Через полчаса (Серёжа звонил из сортира Алине, собачонка, хватанув меня за щиколотку, была отправлена в родительскую спальню) решил померить температуру, нашел в кухонной аптечке градусник: тридцать шесть и три. Всю бы жизнь лечился шардоне! – и даже настроение поправилось, и похуй на Белову с ее расспросами, салютами, проводами до дома. Я порылся в Серёжином шкафу: посмотрел пластинки Моррисси, полистал нового Барнса. Откопал потрепанные сборники Цветаевой и Пастернака, вспомнил про эссе: вроде нужно было выбрать стихотворение и что-то там проследить: манеру, мотивы… Остановился на Цветаевой, пошел по строчкам: бубенец во рту, кавалькады в чаще, продолговатый и твердый овал. На сорок девятой странице – «Прокрасться…»: «Пройти, чтоб не оставить следа…» – почти что дырка от рассказа. Вошел и лег Серёжа – от шагов и шорохов стихи рассы́пались, разошлись, как старая ткань под рукой. Я спросил:
– Помнишь цветаевское «А может, лучшая победа…»?
– Выключай свет, – сказал Серёжа. – Пока спать не расхотелось.

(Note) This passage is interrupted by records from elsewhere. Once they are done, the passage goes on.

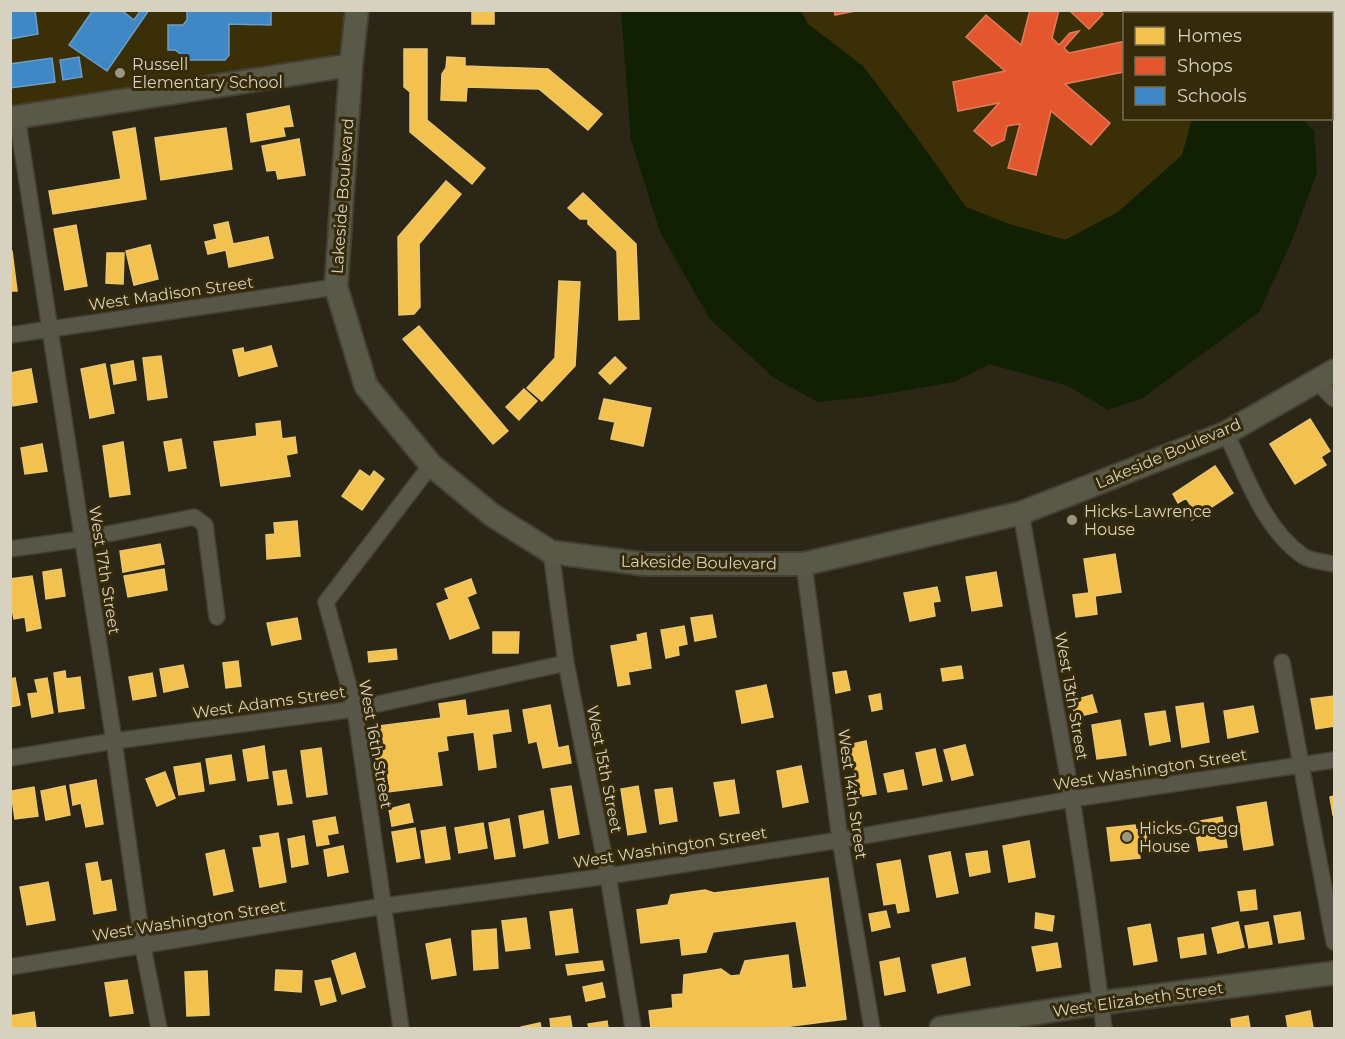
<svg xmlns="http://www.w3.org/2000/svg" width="1345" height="1039" viewBox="0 0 1345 1039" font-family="Montserrat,sans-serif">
  <rect width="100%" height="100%" fill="#2b2615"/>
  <path fill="#3b2f08" d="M11,11h333l-5,41 -15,6 -313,53z
    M801,11h433l-1,3h-109v104l68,1 -9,36 -65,57 -52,28 -57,-16 -43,-17 -51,-72 -52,-69 -55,-42z"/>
  <path fill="#112002" d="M621,11h180l7,13 55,42 52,69 51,72 43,17 56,16 53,-28 64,-57 10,-36h109l13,12 3,42 -27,72 -31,67 -116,86 -35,12 -40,-24 -79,-22 -35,18 -87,15 -49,5 -44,-24 -64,-59 -50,-87 -29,-92z"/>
  <path fill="#f2c14e" stroke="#eac670" stroke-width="1.5" d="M472,10h22v14h-22z
    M404,49h23v71l58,48 -13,16 -62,-52v-40l-6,-5z
    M447,57l18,1v8l83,3 54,45 -14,16 -49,-41 -72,-2 -1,14 -25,-1 1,-26 4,-6z
    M289,106l4,20 -10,1 2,9 -34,6 -4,-28z
    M135,128l11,71 -93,15 -4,-23 72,-12 -8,-47z
    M226,128l6,41 -71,11 -6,-42z
    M299,139l6,36 -27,4 -2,-9 -9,1 -5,-25z
    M446,181l15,13 -42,50 1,63 -6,7 -15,1 -1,-78z
    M583,193l53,51 3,75 -20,1 -2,-69 -29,-27v-5h-8l-12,-11z
    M228,222l5,22 35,-7 5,21 -44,9 -3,-17 -18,4 -3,-12 12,-3 -3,-14z
    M76,225l11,61 -22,4 -11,-61z
    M150,245l8,34 -24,6 -8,-34z
    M10,251h2l5,40h-7z
    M107,253h17l-1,31 -17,-1z
    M559,281l21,1 -5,84 -33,35 -15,-13 28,-30z
    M419,326l89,105 -15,13 -90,-105z
    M271,346l6,20 -38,10 -6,-26 10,-2 1,5z
    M161,356l6,41 -19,3 -5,-42z
    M615,357l11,11 -16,16 -11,-11z
    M133,361l3,19 -22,4 -3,-19z
    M105,364l9,49 -24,5 -9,-49z
    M31,369l6,33 -24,4 -3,-33z
    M524,389l13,12 -18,19 -13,-13z
    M604,399l47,9 -8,38 -32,-7 4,-17 -16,-3z
    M1310,419l20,32 -9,6 5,8 -31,19 -25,-40z
    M280,421l2,18 13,-2 2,16 -11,2 4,21 -69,10 -7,-44 43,-6 -1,-12z
    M181,439l5,29 -17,3 -5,-29z
    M123,442l7,52 -20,3 -7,-51z
    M42,444l5,27 -22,3 -4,-26z
    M1215,466l18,27 -41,27 -6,-9 6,-4 -6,-9 -8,5 -5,-9z
    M360,470l10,7 4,-6 10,8 -22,31 -20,-14z
    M297,521l3,35 -33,3 -1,-24 9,-1 -1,-11z
    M160,544l4,20 -41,8 -3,-21z
    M1115,554l6,38 -26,4 2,18 -21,3 -3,-22 16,-2 -5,-34z
    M61,569l4,27 -19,3 -3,-27z
    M164,569l3,21 -39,7 -4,-21z
    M996,572l6,34 -30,5 -6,-34z
    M32,576l9,52 -14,3 -2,-14 -11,2 -4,-21v-19z
    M471,579l5,14 -9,4 12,31 -29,11 -13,-35 12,-5 -4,-10z
    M937,587l3,14 -7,1 2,14 -25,5 -6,-28z
    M712,615l4,22 -21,4 -4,-23z
    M297,618l4,21 -29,6 -5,-22z
    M684,626l3,18 -9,2 1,9 -13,3 -5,-28z
    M493,632h26l-1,21h-25z
    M646,633l5,35 -23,4 2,12 -12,2 -7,-40 27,-5 -1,-6z
    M396,649l1,10 -28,3 -1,-10z
    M238,661l3,25 -15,2 -3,-25z
    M183,665l5,22 -24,5 -4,-23z
    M961,666l2,12 -20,3 -2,-12z
    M65,671l1,8 14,-2 4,31 -25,4 -5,-39z
    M846,671l4,19 -14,3 -3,-20z
    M152,673l4,23 -23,4 -4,-23z
    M15,678l5,27 -10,2v-28z
    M47,678l6,35 -21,4 -4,-23 10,-1 -3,-13z
    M766,685l7,32 -31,6 -6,-32z
    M880,694l2,15 -10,2 -3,-15z
    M1092,695l5,17 -21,5 -5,-16z
    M1334,696v30l-18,3 -5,-30z
    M465,700l2,16 41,-6 3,21 -19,3 4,33 -17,3 -5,-38 -28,4 2,14 -11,2 5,33 -62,8 -8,-66 69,-9 -2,-14z
    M1203,703l6,39 -27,5 -6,-40z
    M550,705l8,43 10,-2 3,17 -28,5 -6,-27 -8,2 -6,-33z
    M1253,706l5,26 -30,6 -4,-27z
    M1165,711l5,30 -20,4 -5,-31z
    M1120,720l6,35 -29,4 -5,-34z
    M866,741l10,53 -18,3 -10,-52z
    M965,745l8,30 -21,5 -8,-30z
    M264,746l4,32 -20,3 -5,-31z
    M321,748l6,46 -20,3 -6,-46z
    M935,749l7,32 -19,4 -7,-32z
    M231,755l4,25 -25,4 -4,-25z
    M200,763l4,28 -25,4 -5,-28z
    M801,766l7,36 -25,5 -6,-36z
    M286,770l6,33 -14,2 -5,-33z
    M903,770l4,19 -19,3 -4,-18z
    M165,772l10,26 -18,8 -11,-27z
    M96,780l7,44 -17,3 -5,-24 -8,2 -3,-20z
    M734,780l5,33 -19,3 -6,-33z
    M65,786l5,29 -24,5 -5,-29z
    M571,786l8,48 -20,4 -8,-49z
    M638,786l8,46 -18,3 -7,-46z
    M34,787l4,29 -23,3 -4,-28z
    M672,788l5,33 -17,3 -5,-34z
    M1334,796v19h-1l-3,-18z
    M1266,802l7,43 -29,5 -7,-43z
    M409,804l4,18 -21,4 -3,-17z
    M543,811l5,32 -24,5 -5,-32z
    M335,817l3,16 -11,2 2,9 -12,2 -4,-25z
    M1222,817l5,30 -28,4 -5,-29z
    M509,819l6,37 -20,3 -6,-36z
    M483,823l4,25 -28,5 -4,-25z
    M1135,825l1,5 10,-1 1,14 -9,1 2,14 -29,3 -4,-33z
    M445,827l5,32 -24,4 -5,-32z
    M415,828l5,30 -23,4 -5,-30z
    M278,833l8,49 -26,5 -7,-39 9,-1 -2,-11z
    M304,836l4,28 -16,3 -4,-28z
    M1029,841l6,36 -26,5 -6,-36z
    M343,846l5,26 -20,4 -4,-26z
    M224,850l9,41 -19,4 -8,-41z
    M987,851l3,21 -20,4 -4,-22z
    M950,852l8,41 -21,4 -8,-41z
    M900,860l9,51 -11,2 -2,-10 -12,2 -7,-41z
    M97,862l4,20 10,-2 5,30 -22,4 -8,-50z
    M828,878l18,141 -70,9h-125l-2,-17 24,-3 -1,-13 11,-1 1,-19 37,-6 10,7 9,-1 5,-14 43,-6 4,34 15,-2 -11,-66 -83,11 -7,20 -24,3 -2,-17 -39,5 -4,-33 31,-5 3,-10 34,-5 9,3z
    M48,882l7,38 -28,5 -7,-38z
    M1255,890l2,19 -16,2 -3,-19z
    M572,909l6,43 -22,3 -6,-43z
    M886,911l4,16 -18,4 -3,-17z
    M1300,912l4,27 -25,4 -5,-27z
    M1036,913l18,3 -2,15 -17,-3z
    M526,918l4,30 -24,3 -4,-30z
    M1238,922l6,25 -26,6 -6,-25z
    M1268,922l4,22 -23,4 -4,-22z
    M1150,924l7,37 -23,4 -6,-37z
    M496,929l2,39 -24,2 -2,-39z
    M1203,934l3,20 -25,4 -3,-20z
    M450,939l6,36 -24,4 -6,-35z
    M1057,943l4,24 -24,4 -5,-24z
    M355,953l10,34 -23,7 -10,-33z
    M899,958l6,33 -20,4 -5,-33z
    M965,958l5,27 -32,8 -6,-28z
    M602,961l2,9 -36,5 -2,-10z
    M276,970l26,1 -1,21 -26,-2z
    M207,971l2,44 -22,1 -2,-44z
    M330,978l6,23 -15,4 -6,-24z
    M127,980l6,33 -23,3 -5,-33z
    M602,983l3,14 -19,4 -3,-14z
    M1310,1011l3,17h-25l-2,-12z
    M34,1012l2,16h-26v-12z
    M570,1016l2,12h-21l-1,-9z
    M1248,1016l2,12h-18l-1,-9z
    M607,1021l1,7h-19l-1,-4z
    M540,1023l1,5h-20v-1z"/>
  <path fill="#e4572e" stroke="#e07c5a" stroke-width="1.5" d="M834,10h26l-25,5z
    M1030,10h29l-7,28 7,7 11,-12 9,-2 -15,17 5,5 52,-11h2l1,7v23l-59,12 45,39 -19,22 -40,-34 -15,64 -28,-7 12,-44 -13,2 -3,14 -12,6 -18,-15 25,-28 -41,8 -5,-29 52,-11 -39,-34 20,-22 35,30z
    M1069,10h30l4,4 -14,15z"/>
  <path fill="#3f88c5" stroke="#6d9ec3" stroke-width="1.5" d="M10,10h25l3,24 -28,5z
    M93,10h28l13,10 7,-10h8l-42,61 -38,-26z
    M187,10h84v15l-42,-1v31l-4,5h-36l-14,-10h-7v-25h15l4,-5z
    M79,57l3,20 -19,3 -3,-20z
    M52,58l3,24 -45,6v-24z"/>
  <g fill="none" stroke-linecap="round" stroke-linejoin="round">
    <defs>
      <path id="street" d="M17,117l97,624 29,206 16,81
        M10,335l326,-48
        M1315,380l19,19
        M1226,433c20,42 37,95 77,123 8,5 22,6 31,8
        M1021,513l51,286 15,99 17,130
        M10,549l72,-10 112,-22 11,8 12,92
        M551,552l15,111 42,213 25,152
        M804,564l36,276 32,188
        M1282,662l52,280
        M10,758l104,-17 241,-32 211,-46
        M10,967l374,-61 224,-30 232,-36 232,-41 262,-39
        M401,1028l-46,-319 -29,-107 105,-137"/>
      <path id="secondary" d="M357,10l-6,55 -15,222 30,99 65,79 61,50 59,37 93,12h160l217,-51 205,-80 108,-62
        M10,118l341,-53
        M941,1028l159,-25 234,-30"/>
      <path id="primary" d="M1251,10l3,4
        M1332,81l2,2"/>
    </defs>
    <use href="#street" stroke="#454132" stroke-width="18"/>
    <use href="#secondary" stroke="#454132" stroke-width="26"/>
    <use href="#primary" stroke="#454132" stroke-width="28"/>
    <use href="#street" stroke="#575648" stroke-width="15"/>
    <use href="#secondary" stroke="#585946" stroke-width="22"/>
    <use href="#primary" stroke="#5e5e49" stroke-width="26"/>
  </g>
  <g fill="#9b9584" stroke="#352b0b" stroke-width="2">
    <circle cx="120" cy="73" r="6"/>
    <circle cx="1072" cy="520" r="6"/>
    <circle cx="1127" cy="837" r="6"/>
  </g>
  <g text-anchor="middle" stroke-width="6" stroke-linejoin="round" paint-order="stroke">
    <g font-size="16" fill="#d7d1bf" stroke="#352b0b" text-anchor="start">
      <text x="132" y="70">Russell<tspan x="132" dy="18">Elementary School</tspan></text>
      <text x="1084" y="517">Hicks-Lawrence<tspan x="1084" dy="18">House</tspan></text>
      <text x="1139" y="834">Hicks-Gregg<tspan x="1139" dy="18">House</tspan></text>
    </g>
    <g font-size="16" fill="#d7d1bf" stroke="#352b0b">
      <text transform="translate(342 196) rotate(-86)" y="6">Lakeside Boulevard</text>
      <text transform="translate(171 293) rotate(-8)" y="6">West Madison Street</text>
      <text transform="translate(1168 453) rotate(-23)" y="6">Lakeside Boulevard</text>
      <text transform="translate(699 562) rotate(1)" y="6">Lakeside Boulevard</text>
      <text transform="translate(105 570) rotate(81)" y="6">West 17th Street</text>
      <text transform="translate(1072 696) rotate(80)" y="6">West 13th Street</text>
      <text transform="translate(269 702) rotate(-8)" y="6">West Adams Street</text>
      <text transform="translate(376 744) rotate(80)" y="6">West 16th Street</text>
      <text transform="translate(605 769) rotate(79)" y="6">West 15th Street</text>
      <text transform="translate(1150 769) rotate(-9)" y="6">West Washington Street</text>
      <text transform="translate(853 794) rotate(82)" y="6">West 14th Street</text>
      <text transform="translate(670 847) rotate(-9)" y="6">West Washington Street</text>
      <text transform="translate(189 920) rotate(-9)" y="6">West Washington Street</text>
      <text transform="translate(1138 999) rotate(-8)" y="6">West Elizabeth Street</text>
    </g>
  </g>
  <rect width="1345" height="1039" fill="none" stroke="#d7d1bf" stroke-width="24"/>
  <rect x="1123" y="12" width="210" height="108" fill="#352b0b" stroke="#766d53" stroke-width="1.5"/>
  <rect x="1135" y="27" width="30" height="18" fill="#f2c14e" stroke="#766d53" stroke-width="1.5"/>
  <text x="1177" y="42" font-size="18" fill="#d7d1bf">Homes</text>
  <rect x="1135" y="57" width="30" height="18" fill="#e4572e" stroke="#766d53" stroke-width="1.5"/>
  <text x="1177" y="72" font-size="18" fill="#d7d1bf">Shops</text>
  <rect x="1135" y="87" width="30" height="18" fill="#3f88c5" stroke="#766d53" stroke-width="1.5"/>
  <text x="1177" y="102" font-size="18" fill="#d7d1bf">Schools</text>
</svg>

Я выключил и сел в темноте за стол, зачем-то повторяя про себя: чтоб не оставить следа, чтоб не оставить тени. Скачал Цветаеву на телефон, еще раз пробежался по стихам – нет, все-таки «Прокрасться…». Полез в почту – узнать, о чем писать и сколько; и опять открылось: Маленький кинотеатр на бульваре Сен-Жермен: сколько мы прошли, Марсьенн? —
– Кажется, не усну.
Я повернулся к Серёже – к черноте, говорившей Серёжиным голосом, – так стремительно, так резко, что хрустнуло в шее.
– Послушай, – сказал я ему и прочитал самое начало: шелковые простыни, пчелы, арка Каррузель.
– Что это? – перебил Серёжа. – Опять Цветаева?
– Ну какая Цветаева?! Мотив второй по Оруэллу. Помнишь?
– Ах, это. Я и думаю, хера с два на Цветаеву похоже.
– Похуй на Цветаеву. Как тебе?
– Не знаю. Особо не вслушивался.
Я точно взбеленился, долистал до середины текста: Был бы я писателем, Марсьенн, я бы не написал о тебе ни строчки.
– Это верно – писать не стоило, – зевнул Серёжа. – Я не понял, зачем тебе Цветаева?
– Для эссе – но забудь о ней, ради бога. Лучше послушай.
– Не-е, боюсь опять распоноситься. Слишком приторно.
– Но ведь есть что-то – там, за строчками. Какое-то безумие…
– Ой, ну какое безумие – жуткая графомань. Вот было про слюду на стеклах.
– Ну, было.
– Типа от солнца. Можешь себе такое представить?
– Ты это к чему?
– А к тому, что солнце позолотит или – не знаю – окрасит. Но как, блядь, оно слюдой легло?
– Да это неважно.
– Нет, именно это и важно: всё это – слова ради слов. А для эссе возьми Пастернака – где-то был в шкафу. У Цветаевой что ни текст – бессмыслица: ни хера не разобрать. Еще и многословно до жути, как этот твой «мотив второй»: сплошной бабий говор, нашептывания, оплакивания. Случается – одна на тысячу – хорошая строфа, а хорошего стихотворения – ни одного. Даже эта «лучшая победа»…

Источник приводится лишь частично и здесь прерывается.